I have a 1991 dodge daytona es 2.5 liter non turbo. I am changing the fuel filter and I am confuesed on how to take off the fuel lines that connect to the filter. The connections are very corroded and cannot figure it out. If anybody can help me out on that I would greatly appreciate it.
When they are corroded, I cut the crimp at the quick-connect, remove the rubber lines, and use new fuel injection hose from the filter to the rigid lines, and use clamps made for fuel injection. Be sure to use fuel injection hose rated for SAE 30R9 and not 30R6, as the latter doesn't have a high enough rating for the output pressure of the pump.
Im looking for where i can get an online or free copy of the 1988 Daytona's repair manual, im doing the engine work myself, the head blew, and now i cant seem to get the electrical right, and its snowed in right now, anyone who can help me would be great, and any advice on what i can do to get more power from my 2.2L base non turbo would be greatly appreciated
i have wiring diagrams for all the years of the daytonas. i can copy it and post it on here or email it to you.
I just a 93 Iroc and going to do some work on it.
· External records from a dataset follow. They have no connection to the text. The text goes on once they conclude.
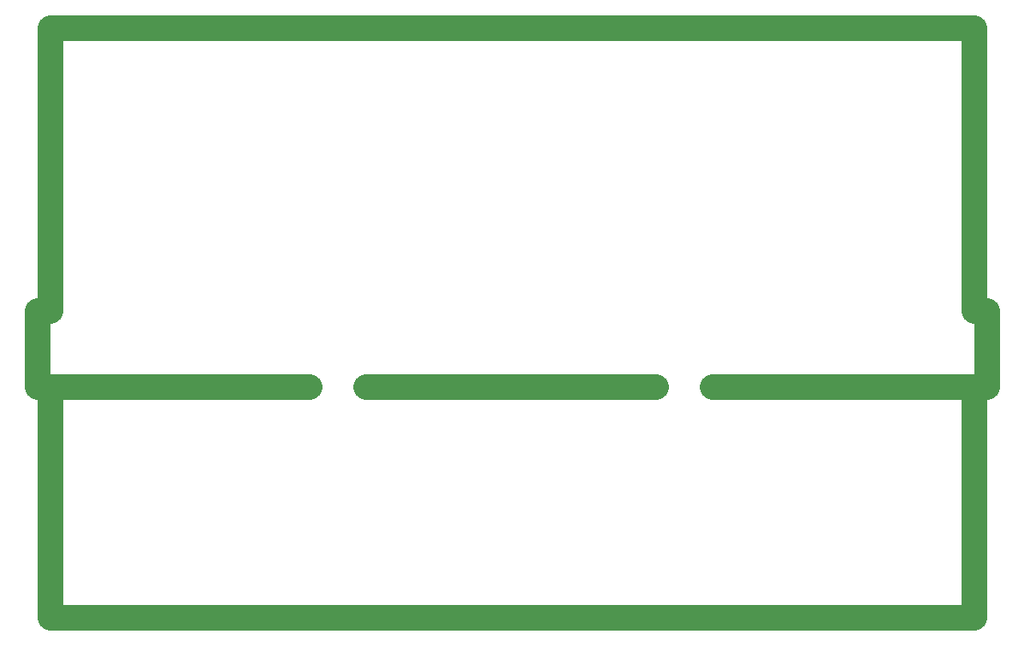
<source format=gko>
G04 #@! TF.FileFunction,Profile,NP*
%FSLAX46Y46*%
G04 Gerber Fmt 4.6, Leading zero omitted, Abs format (unit mm)*
G04 Created by KiCad (PCBNEW 4.0.0-2.201512072331+6194~38~ubuntu14.04.1-stable) date Sun 31 Jul 2016 10:30:43 AM CEST*
%MOMM*%
G01*
G04 APERTURE LIST*
%ADD10C,0.100000*%
%ADD11C,2.540000*%
G04 APERTURE END LIST*
D10*
D11*
X115570000Y-69930000D02*
X115570000Y-41910000D01*
X114300000Y-77470000D02*
X114300000Y-69930000D01*
X207010000Y-69930000D02*
X207010000Y-41900000D01*
X208280000Y-77470000D02*
X208280000Y-69930000D01*
X207010000Y-77470000D02*
X207010000Y-100330000D01*
X115570000Y-77470000D02*
X115570000Y-100330000D01*
X114300000Y-77470000D02*
X141224000Y-77470000D01*
X208280000Y-77470000D02*
X181102000Y-77470000D01*
X146812000Y-77470000D02*
X175514000Y-77470000D01*
X207010000Y-100330000D02*
X115570000Y-100330000D01*
X115570000Y-41910000D02*
X207010000Y-41910000D01*
M02*

</source>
Could you send me the wiring diagrams for it to scottwilk3@yahoo.com.
If you have paypal I could drop a few bux your way for them.
I am wanting to swap short blocks between a 1989 dodge daytona turbo and a 1989 dodge daytona non-turbo and was wondering in i would have a problem with the oil feed line for the turbo not being on the naturally aspirated block.
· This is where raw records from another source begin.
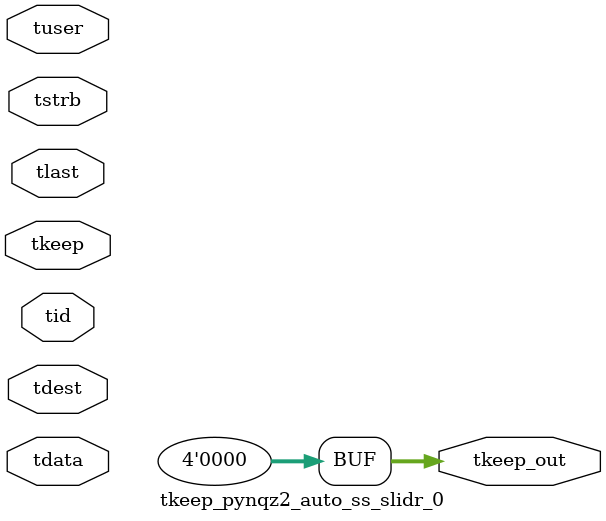
<source format=v>


`timescale 1ps/1ps

module tkeep_pynqz2_auto_ss_slidr_0 #
(
parameter C_S_AXIS_TDATA_WIDTH = 32,
parameter C_S_AXIS_TUSER_WIDTH = 0,
parameter C_S_AXIS_TID_WIDTH   = 0,
parameter C_S_AXIS_TDEST_WIDTH = 0,
parameter C_M_AXIS_TDATA_WIDTH = 32
)
(
input  [(C_S_AXIS_TDATA_WIDTH == 0 ? 1 : C_S_AXIS_TDATA_WIDTH)-1:0     ] tdata,
input  [(C_S_AXIS_TUSER_WIDTH == 0 ? 1 : C_S_AXIS_TUSER_WIDTH)-1:0     ] tuser,
input  [(C_S_AXIS_TID_WIDTH   == 0 ? 1 : C_S_AXIS_TID_WIDTH)-1:0       ] tid,
input  [(C_S_AXIS_TDEST_WIDTH == 0 ? 1 : C_S_AXIS_TDEST_WIDTH)-1:0     ] tdest,
input  [(C_S_AXIS_TDATA_WIDTH/8)-1:0 ] tkeep,
input  [(C_S_AXIS_TDATA_WIDTH/8)-1:0 ] tstrb,
input                                                                    tlast,
output [(C_M_AXIS_TDATA_WIDTH/8)-1:0 ] tkeep_out
);

assign tkeep_out = {1'b0};

endmodule


</source>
I am wanting to swap short blocks between a 1989 dodge daytona turbo and a 1989 dodge daytona non-turbo and was wondering in i would have a problem with the oil feed line for the turbo not being on the naturally aspirated block.
only thing i see that could cause a problem is the base pan the oil return line would be there, so youd need another pan, or do you want to swap JUST the block and keep the head and the pan??